Am I on the wrong list for posing basic questions about Linux? I posted a question a few weeks ago about about not being able to copy files because of permissions and because filename had a '?' in it. I received no response. I understand everyone is a volunteer. I'm not complaining - just want to know if this is an appropriate forum for basic questions. I know it's wrong to piggyback on this thread, but it is getting a lot of traffic, so I had no choice. Do I keep posting, and just see which posts are of interest to people, and which questions are not? Sorry, I'm not one to take a hint or "know" when to leave a party. I need someone to say, "Chris, leave the party." :)
Chris

On 2021-03-04 10:25 p.m., Aruna Hewapathirane via talk wrote:


On Thu, Mar 4, 2021 at 11:47 AM D. Hugh Redelmeier <[email protected] <mailto:[email protected]>> wrote:

    | From: Aruna Hewapathirane via talk <[email protected]
    <mailto:[email protected]>>

    | Hi Mat, many thanks and the more ram it has on board the better.
    This is
    | strictly
    | for my own experimenting and learn by doing stuff. So any Pi
    will do to
    | start off with I guess.
    |
    | I am hoping to go down the embedded linux rabbit hole. I have
    been messing
    | around
    | with arduino for a while now and  I guess it is now time to move
    on to
    | something a little
    | easier to compile and test a linux kernel on :-)

    Any Raspberry Pi would do for what you just said until you get to
    the last
    line.

    If you don't care about kernel build time, I *guess* that any Pi
    would do,
    but I don't know.


I do very much care about the build time.
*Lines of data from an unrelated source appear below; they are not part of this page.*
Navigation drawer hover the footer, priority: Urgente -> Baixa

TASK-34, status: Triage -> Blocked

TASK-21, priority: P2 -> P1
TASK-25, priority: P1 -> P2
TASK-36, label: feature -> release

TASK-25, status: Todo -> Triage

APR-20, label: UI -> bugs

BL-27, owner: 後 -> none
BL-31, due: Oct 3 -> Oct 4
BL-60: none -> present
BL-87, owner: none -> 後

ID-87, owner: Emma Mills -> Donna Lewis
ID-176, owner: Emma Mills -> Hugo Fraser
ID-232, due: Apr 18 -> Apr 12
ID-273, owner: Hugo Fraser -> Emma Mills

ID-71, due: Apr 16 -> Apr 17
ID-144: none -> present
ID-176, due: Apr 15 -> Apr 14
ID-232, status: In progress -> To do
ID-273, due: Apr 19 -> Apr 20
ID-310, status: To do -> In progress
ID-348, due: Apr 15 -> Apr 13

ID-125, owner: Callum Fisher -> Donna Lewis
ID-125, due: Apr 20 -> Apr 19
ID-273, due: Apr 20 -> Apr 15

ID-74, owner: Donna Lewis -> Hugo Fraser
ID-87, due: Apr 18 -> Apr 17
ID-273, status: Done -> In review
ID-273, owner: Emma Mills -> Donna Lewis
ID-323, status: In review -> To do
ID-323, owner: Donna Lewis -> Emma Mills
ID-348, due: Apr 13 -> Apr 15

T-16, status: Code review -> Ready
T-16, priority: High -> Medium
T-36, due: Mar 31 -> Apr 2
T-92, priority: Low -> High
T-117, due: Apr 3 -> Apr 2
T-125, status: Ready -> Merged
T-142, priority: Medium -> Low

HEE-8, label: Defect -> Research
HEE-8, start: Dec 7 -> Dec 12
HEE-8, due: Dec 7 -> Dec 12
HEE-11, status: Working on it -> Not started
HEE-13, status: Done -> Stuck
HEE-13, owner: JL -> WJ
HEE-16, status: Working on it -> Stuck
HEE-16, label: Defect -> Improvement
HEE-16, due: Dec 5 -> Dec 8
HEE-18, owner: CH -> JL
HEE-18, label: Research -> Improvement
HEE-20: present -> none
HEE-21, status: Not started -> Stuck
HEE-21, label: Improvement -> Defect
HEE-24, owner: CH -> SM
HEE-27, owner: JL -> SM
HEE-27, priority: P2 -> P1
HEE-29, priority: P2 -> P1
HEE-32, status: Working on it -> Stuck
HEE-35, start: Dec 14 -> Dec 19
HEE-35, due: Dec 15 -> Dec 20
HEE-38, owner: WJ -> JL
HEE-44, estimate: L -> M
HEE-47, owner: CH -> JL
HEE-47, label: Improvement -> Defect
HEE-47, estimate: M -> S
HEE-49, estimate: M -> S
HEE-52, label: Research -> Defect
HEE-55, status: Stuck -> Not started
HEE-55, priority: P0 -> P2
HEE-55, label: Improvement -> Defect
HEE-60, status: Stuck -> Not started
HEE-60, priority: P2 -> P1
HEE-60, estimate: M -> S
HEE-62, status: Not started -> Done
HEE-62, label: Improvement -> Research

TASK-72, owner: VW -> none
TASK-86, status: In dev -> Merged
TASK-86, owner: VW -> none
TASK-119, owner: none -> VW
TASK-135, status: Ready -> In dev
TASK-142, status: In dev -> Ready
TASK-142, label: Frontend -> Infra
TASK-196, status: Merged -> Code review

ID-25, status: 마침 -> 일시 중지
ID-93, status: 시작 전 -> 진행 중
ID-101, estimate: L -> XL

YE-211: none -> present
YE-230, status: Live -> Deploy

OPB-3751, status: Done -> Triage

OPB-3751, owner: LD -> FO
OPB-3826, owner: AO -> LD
I was thinking of cross compiling on my
ancient desktop then moving it to the Pi ?


    | I am also very interested in seeing if a Pi can replace my
    ancient desktop.
    | I simply can't
    | afford the Pi-4 desktop version with the dual monitor setup

    You don't need two monitors so you can remove that cost.  You can
    probably
    use your old monitor, keyboard, and mouse (you might need dongles to
    convert between old and new standards).

Agreed all I need is a single monitor.

    What are the specs of your ancient desktop?


Well.. like I said pretty old my bios is:
cat /sys/class/dmi/id/bios_date
07/05/2013

and lscpu shows:
Architecture:          x86_64
CPU(s):                4
Thread(s) per core:    2
Core(s) per socket:    2
Vendor ID:             GenuineIntel
Model:                 60
Model name:            Intel(R) Core(TM) i3-4130 CPU @ 3.40GHz
CPU MHz:               3389.375
CPU max MHz:           3400.0000
CPU min MHz:           800.0000
BogoMIPS:              6784.89

and free -h shows:
             total       used       free     shared    buffers     cached
Mem:          7.5G       5.2G       2.3G       341M     163M       2.1G
-/+ buffers/cache:       2.9G       4.6G
Swap:         902M         0B       902M

it's not a bad system I just want to start messing with a Pi :-)



    Most ancient desktops are actually more powerful than a Pi.  For some
    meanings of "ancient".  If yours is really ancient, I would guess
    that
    there is a cast-off PC that is less ancient.

    If you put a premium on "cute" and don't mind the various
    inconveniences,
    a Pi can surely be used as your main general-purpose desktop.
    ---


Thank you for all the pointers and advice.